Directions:
Return every line in the records below that contains the word "points".

Materials provided:
- Opening Delimiter -

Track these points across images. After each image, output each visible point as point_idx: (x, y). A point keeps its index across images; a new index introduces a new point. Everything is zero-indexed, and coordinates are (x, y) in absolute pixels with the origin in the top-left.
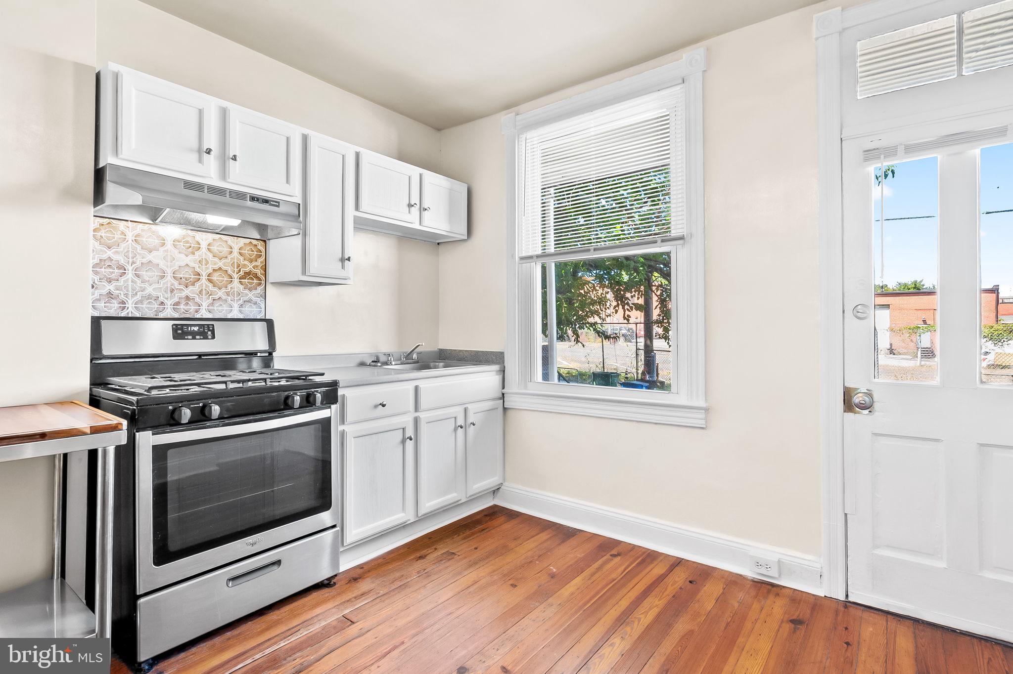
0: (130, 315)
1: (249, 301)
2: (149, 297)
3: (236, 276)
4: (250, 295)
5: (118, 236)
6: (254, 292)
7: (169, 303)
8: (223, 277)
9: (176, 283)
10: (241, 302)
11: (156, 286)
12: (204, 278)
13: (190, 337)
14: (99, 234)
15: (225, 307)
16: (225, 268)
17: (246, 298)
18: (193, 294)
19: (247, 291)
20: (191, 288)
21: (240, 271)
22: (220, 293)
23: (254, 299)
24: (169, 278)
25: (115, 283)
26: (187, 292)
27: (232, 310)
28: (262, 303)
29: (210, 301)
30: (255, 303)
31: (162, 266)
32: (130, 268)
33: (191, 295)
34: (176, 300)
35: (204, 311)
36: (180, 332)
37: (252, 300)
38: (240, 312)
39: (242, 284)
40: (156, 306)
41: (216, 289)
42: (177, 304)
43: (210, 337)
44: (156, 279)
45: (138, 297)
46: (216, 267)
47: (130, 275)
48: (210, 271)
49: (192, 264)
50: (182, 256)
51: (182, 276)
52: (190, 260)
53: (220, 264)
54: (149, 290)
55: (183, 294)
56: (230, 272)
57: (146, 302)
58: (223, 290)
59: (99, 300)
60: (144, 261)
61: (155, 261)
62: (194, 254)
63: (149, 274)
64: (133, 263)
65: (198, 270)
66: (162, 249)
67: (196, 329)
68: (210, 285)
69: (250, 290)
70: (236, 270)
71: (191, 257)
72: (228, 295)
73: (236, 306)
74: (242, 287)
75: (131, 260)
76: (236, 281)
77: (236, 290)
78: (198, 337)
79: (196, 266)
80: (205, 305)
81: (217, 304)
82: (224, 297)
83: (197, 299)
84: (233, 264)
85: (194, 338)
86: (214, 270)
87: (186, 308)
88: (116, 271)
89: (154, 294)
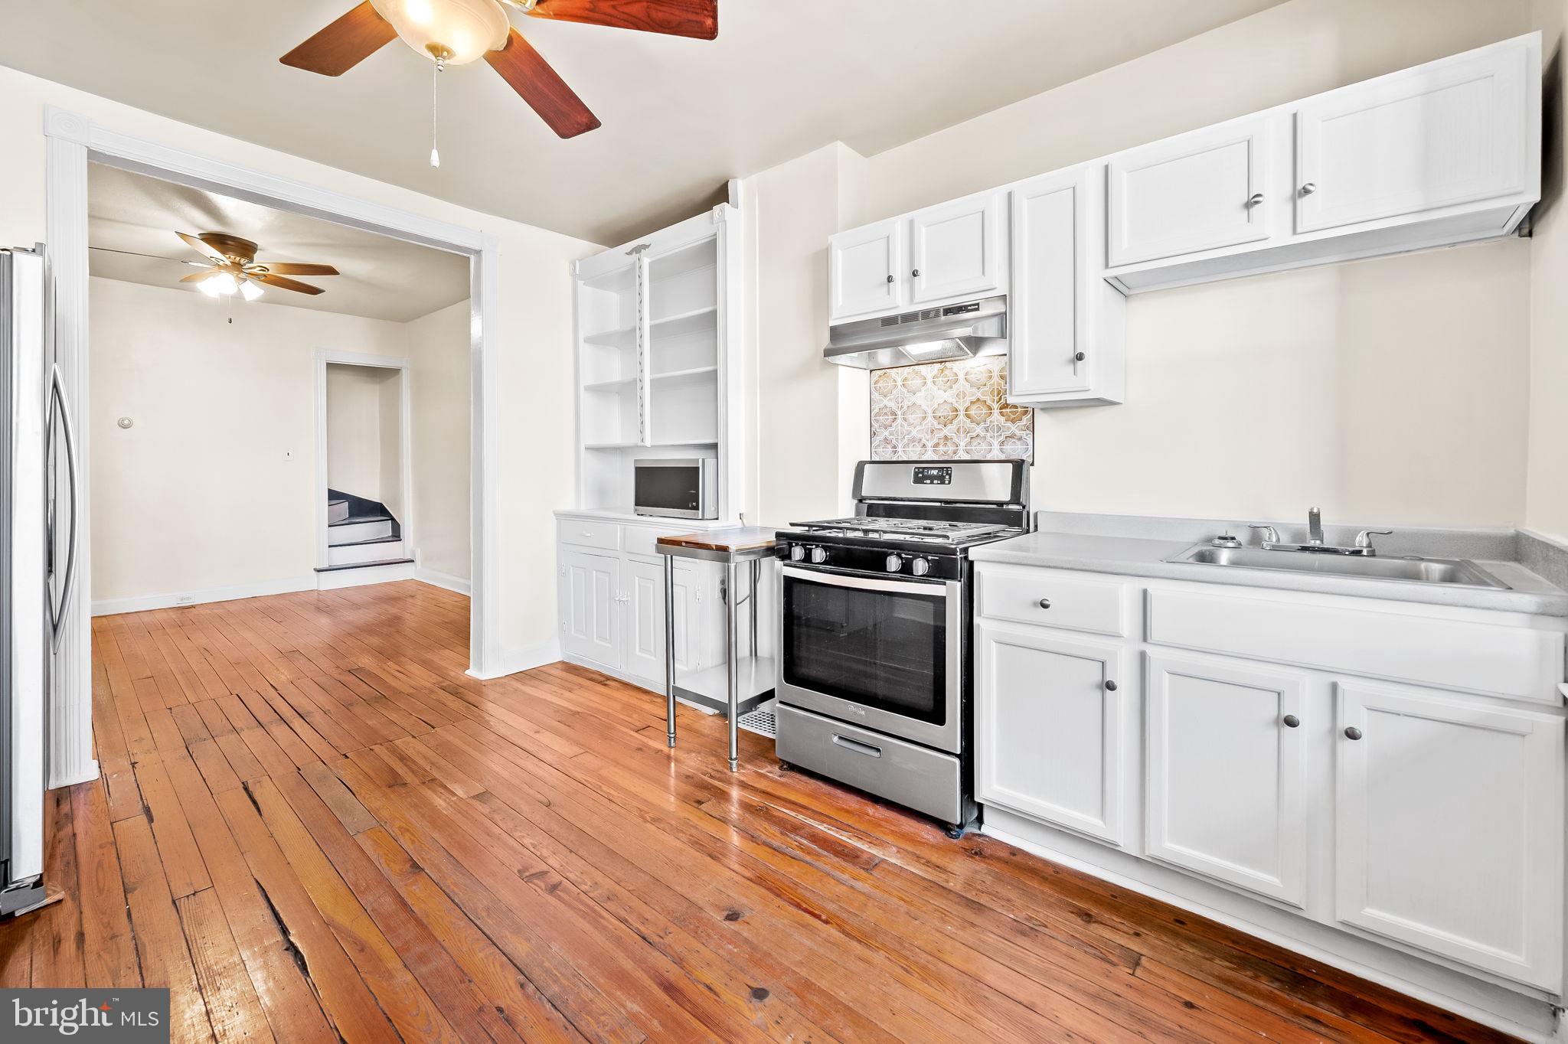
0: (900, 460)
1: (1012, 437)
2: (913, 440)
3: (996, 406)
4: (1014, 428)
5: (891, 384)
6: (1018, 424)
7: (929, 444)
8: (982, 410)
9: (935, 422)
10: (1002, 438)
11: (918, 428)
12: (962, 414)
13: (928, 481)
14: (878, 385)
15: (984, 446)
16: (983, 398)
17: (1008, 433)
18: (951, 433)
19: (1009, 424)
20: (949, 426)
21: (1000, 399)
22: (979, 430)
23: (1018, 433)
24: (930, 418)
25: (890, 429)
26: (946, 431)
27: (991, 449)
28: (1029, 437)
29: (968, 439)
30: (1020, 439)
31: (924, 407)
32: (899, 413)
33: (949, 434)
34: (935, 441)
35: (962, 452)
36: (920, 475)
37: (1015, 435)
38: (1001, 450)
39: (1003, 416)
40: (919, 449)
41: (974, 425)
42: (937, 445)
43: (947, 482)
44: (919, 420)
45: (906, 441)
46: (974, 399)
47: (899, 420)
48: (968, 404)
49: (950, 400)
50: (941, 392)
51: (940, 414)
52: (949, 396)
53: (979, 395)
54: (914, 433)
55: (942, 435)
56: (989, 402)
57: (911, 445)
58: (982, 425)
59: (879, 446)
60: (910, 404)
61: (918, 402)
62: (951, 387)
63: (914, 416)
64: (902, 407)
65: (956, 405)
66: (923, 389)
67: (935, 472)
68: (968, 421)
69: (1013, 421)
70: (996, 398)
71: (949, 392)
72: (987, 431)
73: (996, 443)
74: (1003, 419)
75: (900, 405)
76: (996, 412)
77: (996, 423)
78: (935, 482)
79: (954, 401)
80: (963, 444)
81: (975, 442)
82: (982, 434)
83: (956, 439)
84: (992, 392)
85: (932, 483)
86: (972, 403)
87: (945, 449)
88: (891, 417)
89: (918, 436)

- Closing Delimiter -

Result:
Track these points across images. After each image, output each visible point as point_idx: (x, y). A point keeps its index across images; a new index introduces a new point. Everything is zero-indexed, and coordinates are (x, y) in absolute pixels with the origin in the top-left.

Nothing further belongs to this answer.